(Records drawn from a dataset)
++++
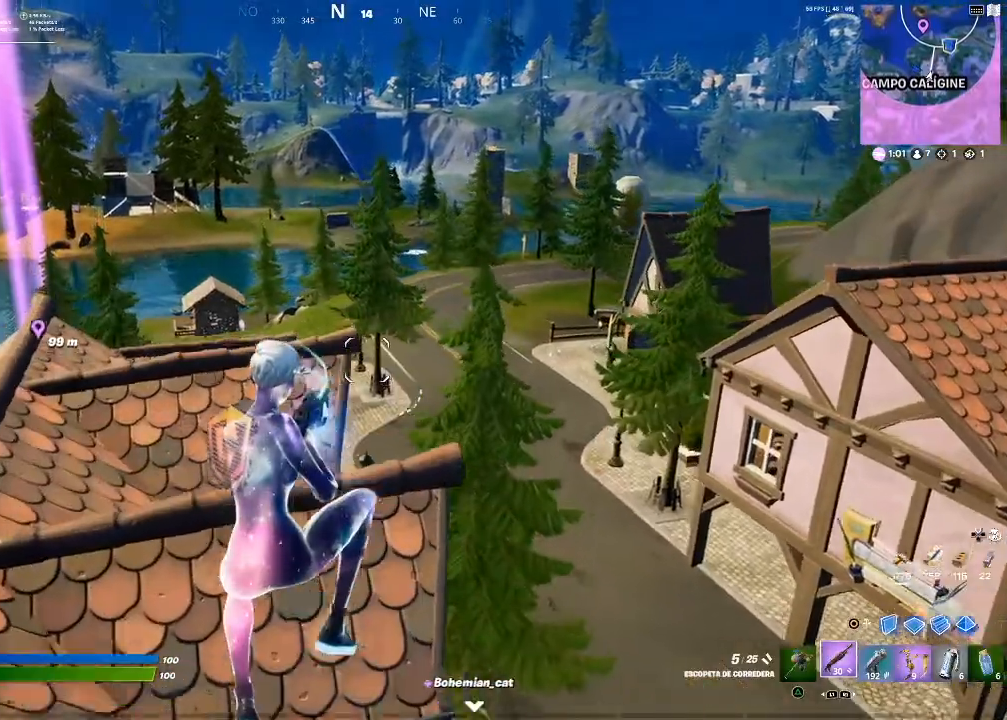
{"buttons": [], "left_stick": "up-left", "right_stick": "center", "events": []}
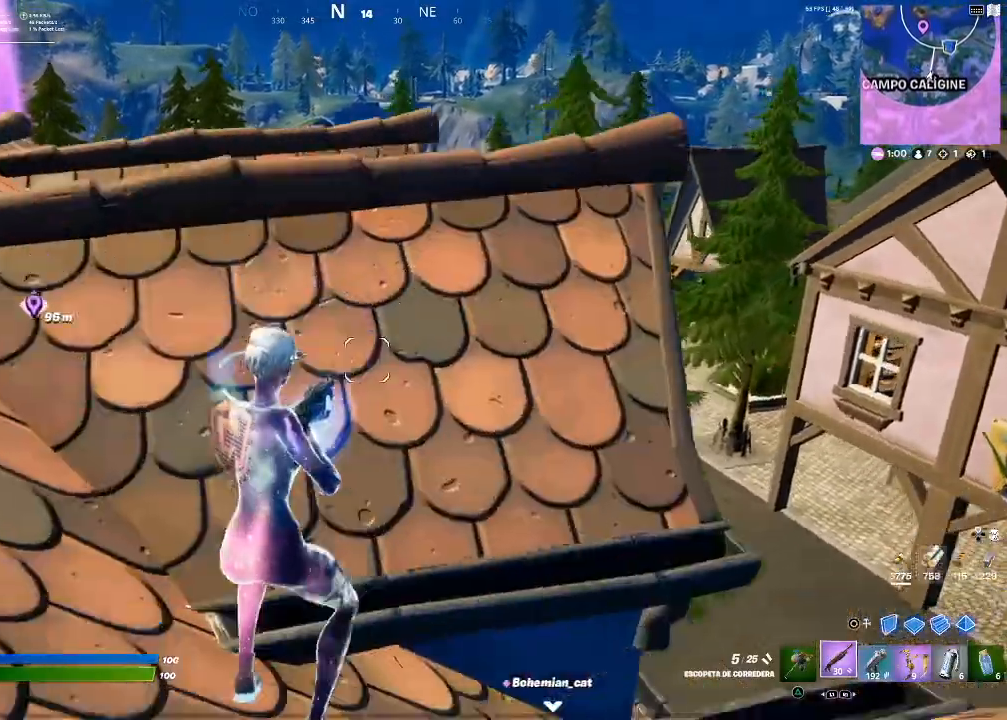
{"buttons": [], "left_stick": "up-left", "right_stick": "center", "events": [[33, "CROSS", "down"], [134, "CROSS", "up"], [234, "R1", "down"], [300, "R1", "up"]]}
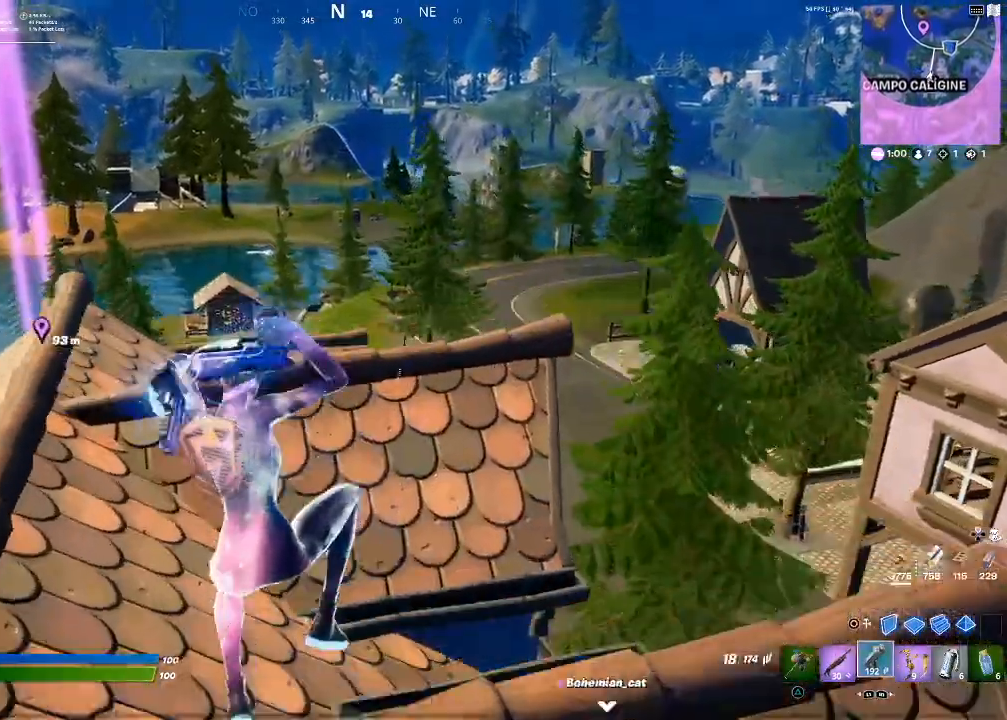
{"buttons": [], "left_stick": "up-left", "right_stick": "up-right", "events": [[67, "right_stick", "up"], [134, "right_stick", "center"], [200, "R1", "down"], [267, "R1", "up"], [434, "right_stick", "up-right"]]}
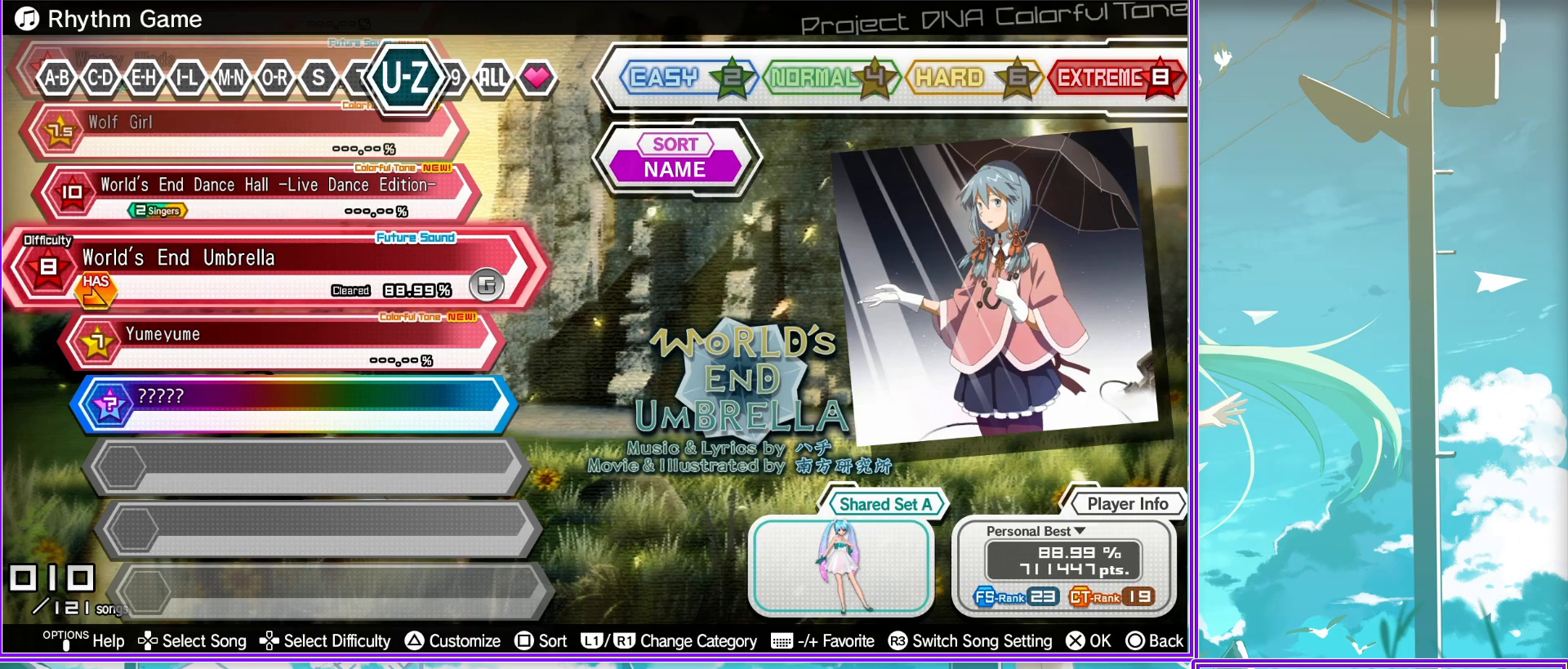
Gameplay with a controller (PlayStation layout); each line is a JSON object with the inputs held at the frame after it. "events" lists button and stick changes between this image and that frame as [ms after this image, input, new state], when the widget could be followed in between.
{"buttons": [], "left_stick": "center", "right_stick": "center", "events": []}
++++
#### Exercise details:
Where a line of the records holds the word "center", copy that line.

#### Solution to this exercise:
{"buttons": [], "left_stick": "up-left", "right_stick": "center", "events": []}
{"buttons": [], "left_stick": "up-left", "right_stick": "center", "events": [[33, "CROSS", "down"], [134, "CROSS", "up"], [234, "R1", "down"], [300, "R1", "up"]]}
{"buttons": [], "left_stick": "up-left", "right_stick": "up-right", "events": [[67, "right_stick", "up"], [134, "right_stick", "center"], [200, "R1", "down"], [267, "R1", "up"], [434, "right_stick", "up-right"]]}
{"buttons": [], "left_stick": "center", "right_stick": "center", "events": []}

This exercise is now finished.